Copy out the entire passage on the diverter tool below, word for word.

▶ Page excerpt:
╭──
Referring now to FIGS. 2-4, diverter tool 22 comprises a diverter body or diverter housing 50 having upper end 52 and lower end 54. Upper and lower ends 52 and 54 are adapted to be connected in drill string 15 and thus may include internal threads at upper end 52 and external threads at lower end 54, or may utilize other connection means known in the art. Diverter body 50 defines longitudinal flow passage 56 and has a plurality of diverter ports 58 therethrough which intersect longitudinal flow passage 56 and will communicate longitudinal flow passage 56 with the annular space around outer surface 60 of diverter body 50, which also has an inner surface 62. Nozzles 64 may be connected to the diverter body at diverter ports 58. Nozzles 64 are attached in such a way as to be replaceable, or changeable so that the flow area through nozzles 64 can be selectively modified to adjust for desired pressure drops or volumes of flow through nozzles 64.

A closure member 66, which may be referred to as an inner sleeve or closing sleeve 66, is disposed in diverter body 50. Closing sleeve 66 has an upper end 67 and a lower end 68. Closing sleeve 66 is detachably connected to diverter body 50 in its first or open position in which flow may be communicated from longitudinal flow passage 56 to an annulus around diverter body 50, such as first annulus 38, through diverter ports 58 and nozzles 64. Closing sleeve 66 may be detachably connected with, for example, shear pins 69.
╰──
▶ Record set:
╭──
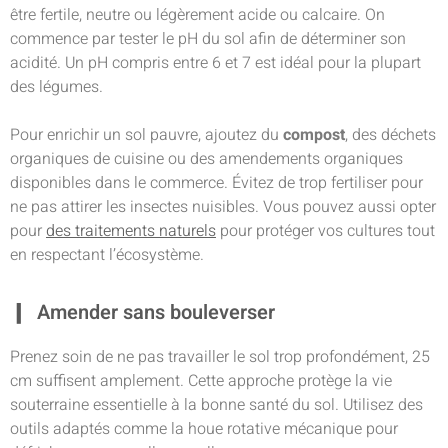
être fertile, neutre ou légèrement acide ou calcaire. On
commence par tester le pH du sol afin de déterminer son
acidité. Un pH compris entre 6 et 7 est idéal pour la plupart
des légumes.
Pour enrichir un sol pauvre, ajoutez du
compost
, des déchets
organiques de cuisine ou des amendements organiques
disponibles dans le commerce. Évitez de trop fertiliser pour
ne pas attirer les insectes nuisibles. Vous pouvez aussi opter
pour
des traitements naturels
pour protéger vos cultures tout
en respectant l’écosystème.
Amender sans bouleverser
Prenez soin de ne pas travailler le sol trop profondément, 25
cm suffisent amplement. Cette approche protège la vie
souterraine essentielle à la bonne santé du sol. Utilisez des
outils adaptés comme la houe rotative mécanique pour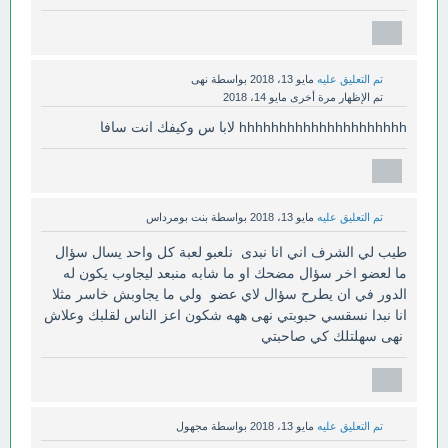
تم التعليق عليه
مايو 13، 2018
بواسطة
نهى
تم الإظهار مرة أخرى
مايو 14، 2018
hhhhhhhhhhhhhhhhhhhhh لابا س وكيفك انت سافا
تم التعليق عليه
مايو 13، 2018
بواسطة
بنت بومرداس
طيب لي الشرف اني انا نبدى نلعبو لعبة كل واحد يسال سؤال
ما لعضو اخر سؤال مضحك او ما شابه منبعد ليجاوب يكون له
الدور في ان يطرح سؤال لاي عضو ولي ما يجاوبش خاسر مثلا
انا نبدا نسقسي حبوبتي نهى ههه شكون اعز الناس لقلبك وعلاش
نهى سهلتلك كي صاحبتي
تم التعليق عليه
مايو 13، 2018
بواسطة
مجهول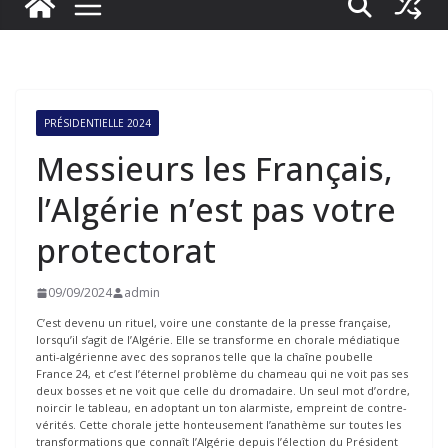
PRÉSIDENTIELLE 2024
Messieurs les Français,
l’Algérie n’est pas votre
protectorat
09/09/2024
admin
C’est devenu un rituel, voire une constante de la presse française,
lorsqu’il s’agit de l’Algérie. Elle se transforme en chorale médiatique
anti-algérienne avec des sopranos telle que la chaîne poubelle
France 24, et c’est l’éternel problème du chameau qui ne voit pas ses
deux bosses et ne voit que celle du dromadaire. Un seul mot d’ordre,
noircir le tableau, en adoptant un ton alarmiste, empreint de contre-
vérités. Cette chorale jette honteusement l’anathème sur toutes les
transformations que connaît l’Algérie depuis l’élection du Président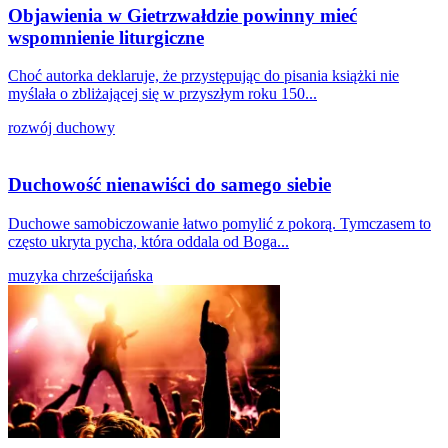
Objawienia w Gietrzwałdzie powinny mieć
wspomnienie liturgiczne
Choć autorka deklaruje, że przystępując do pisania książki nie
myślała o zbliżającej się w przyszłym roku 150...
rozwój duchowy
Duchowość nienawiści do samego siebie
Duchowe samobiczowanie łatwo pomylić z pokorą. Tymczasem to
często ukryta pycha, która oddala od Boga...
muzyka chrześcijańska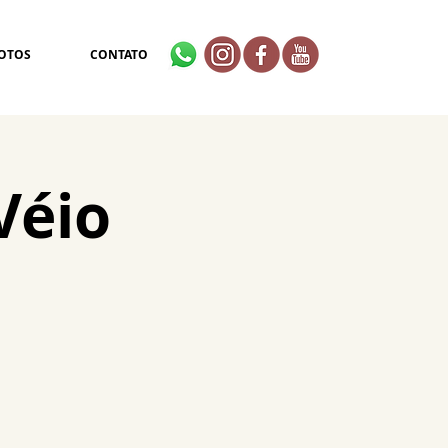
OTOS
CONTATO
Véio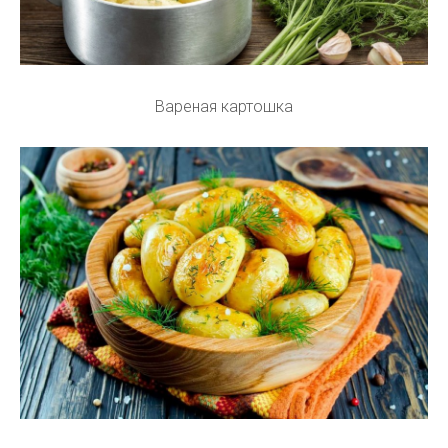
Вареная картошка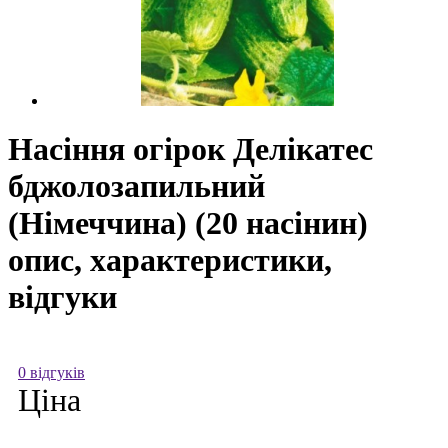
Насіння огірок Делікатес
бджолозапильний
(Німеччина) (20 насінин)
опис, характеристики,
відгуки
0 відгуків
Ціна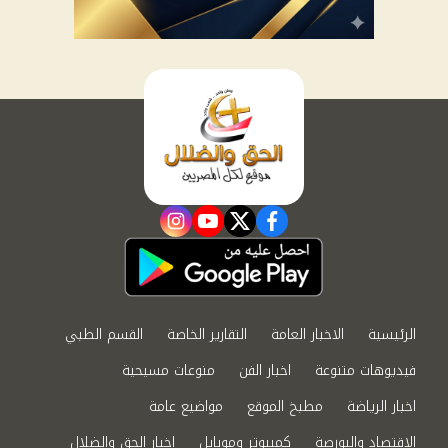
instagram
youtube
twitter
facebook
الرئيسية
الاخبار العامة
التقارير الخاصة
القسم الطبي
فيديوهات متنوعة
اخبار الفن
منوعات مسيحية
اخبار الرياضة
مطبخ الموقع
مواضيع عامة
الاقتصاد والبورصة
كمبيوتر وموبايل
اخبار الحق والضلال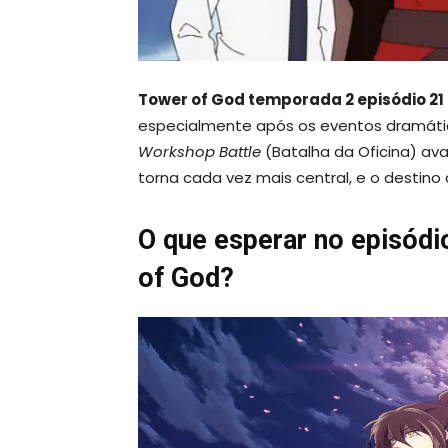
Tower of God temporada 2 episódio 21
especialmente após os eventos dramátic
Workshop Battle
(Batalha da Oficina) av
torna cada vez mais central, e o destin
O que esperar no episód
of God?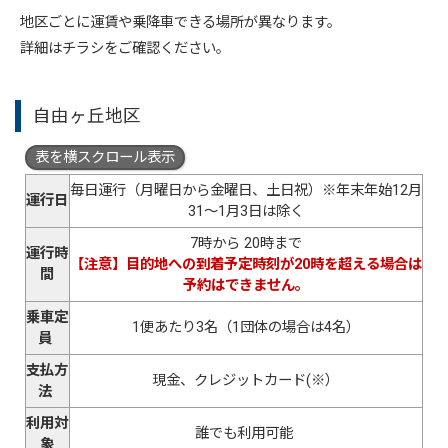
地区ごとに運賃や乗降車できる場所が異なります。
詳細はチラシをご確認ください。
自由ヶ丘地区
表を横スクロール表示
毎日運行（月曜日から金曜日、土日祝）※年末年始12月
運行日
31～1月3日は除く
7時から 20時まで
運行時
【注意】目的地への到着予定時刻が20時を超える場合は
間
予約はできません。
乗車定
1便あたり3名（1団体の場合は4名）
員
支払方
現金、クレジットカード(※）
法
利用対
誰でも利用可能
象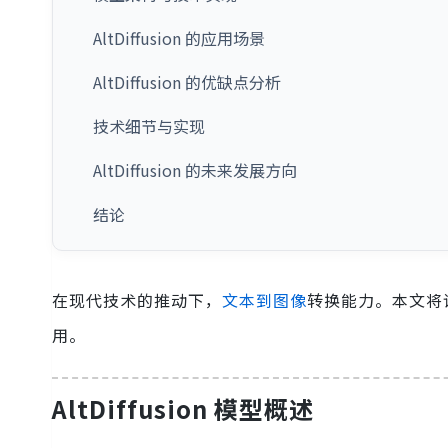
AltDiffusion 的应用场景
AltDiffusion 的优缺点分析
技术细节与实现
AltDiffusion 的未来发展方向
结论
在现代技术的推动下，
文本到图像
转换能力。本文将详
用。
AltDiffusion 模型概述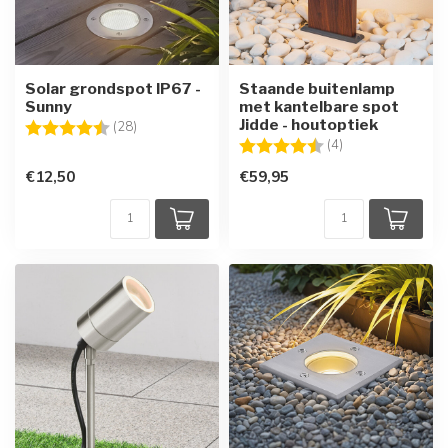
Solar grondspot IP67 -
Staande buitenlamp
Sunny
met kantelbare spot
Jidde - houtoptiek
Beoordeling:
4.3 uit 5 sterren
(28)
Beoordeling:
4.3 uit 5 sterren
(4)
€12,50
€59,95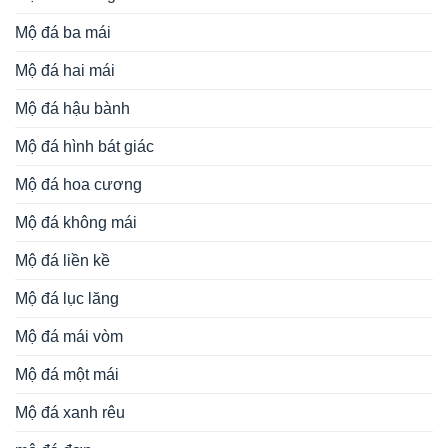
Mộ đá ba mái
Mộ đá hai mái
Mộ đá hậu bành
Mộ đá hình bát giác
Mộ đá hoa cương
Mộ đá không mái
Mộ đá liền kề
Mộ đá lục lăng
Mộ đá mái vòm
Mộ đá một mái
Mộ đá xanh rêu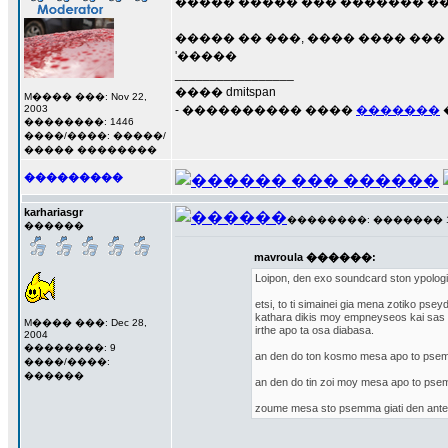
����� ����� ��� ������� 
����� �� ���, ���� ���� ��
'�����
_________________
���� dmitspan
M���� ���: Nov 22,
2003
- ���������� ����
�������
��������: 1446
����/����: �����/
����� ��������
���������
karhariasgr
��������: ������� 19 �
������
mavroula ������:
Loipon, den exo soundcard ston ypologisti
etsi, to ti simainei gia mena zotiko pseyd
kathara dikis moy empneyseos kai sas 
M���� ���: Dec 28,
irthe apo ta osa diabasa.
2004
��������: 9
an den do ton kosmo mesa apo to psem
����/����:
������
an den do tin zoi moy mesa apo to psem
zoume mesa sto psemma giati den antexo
╰──
▶ Response:
Referring now to FIGS. 2-4, diverter tool 22 comprises a diverter body or diverter housing 50 having upper end 52 and lower end 54. Upper and lower ends 52 and 54 are adapted to be connected in drill string 15 and thus may include internal threads at upper end 52 and external threads at lower end 54, or may utilize other connection means known in the art. Diverter body 50 defines longitudinal flow passage 56 and has a plurality of diverter ports 58 therethrough which intersect longitudinal flow passage 56 and will communicate longitudinal flow passage 56 with the annular space around outer surface 60 of diverter body 50, which also has an inner surface 62. Nozzles 64 may be connected to the diverter body at diverter ports 58. Nozzles 64 are attached in such a way as to be replaceable, or changeable so that the flow area through nozzles 64 can be selectively modified to adjust for desired pressure drops or volumes of flow through nozzles 64.

A closure member 66, which may be referred to as an inner sleeve or closing sleeve 66, is disposed in diverter body 50. Closing sleeve 66 has an upper end 67 and a lower end 68. Closing sleeve 66 is detachably connected to diverter body 50 in its first or open position in which flow may be communicated from longitudinal flow passage 56 to an annulus around diverter body 50, such as first annulus 38, through diverter ports 58 and nozzles 64. Closing sleeve 66 may be detachably connected with, for example, shear pins 69.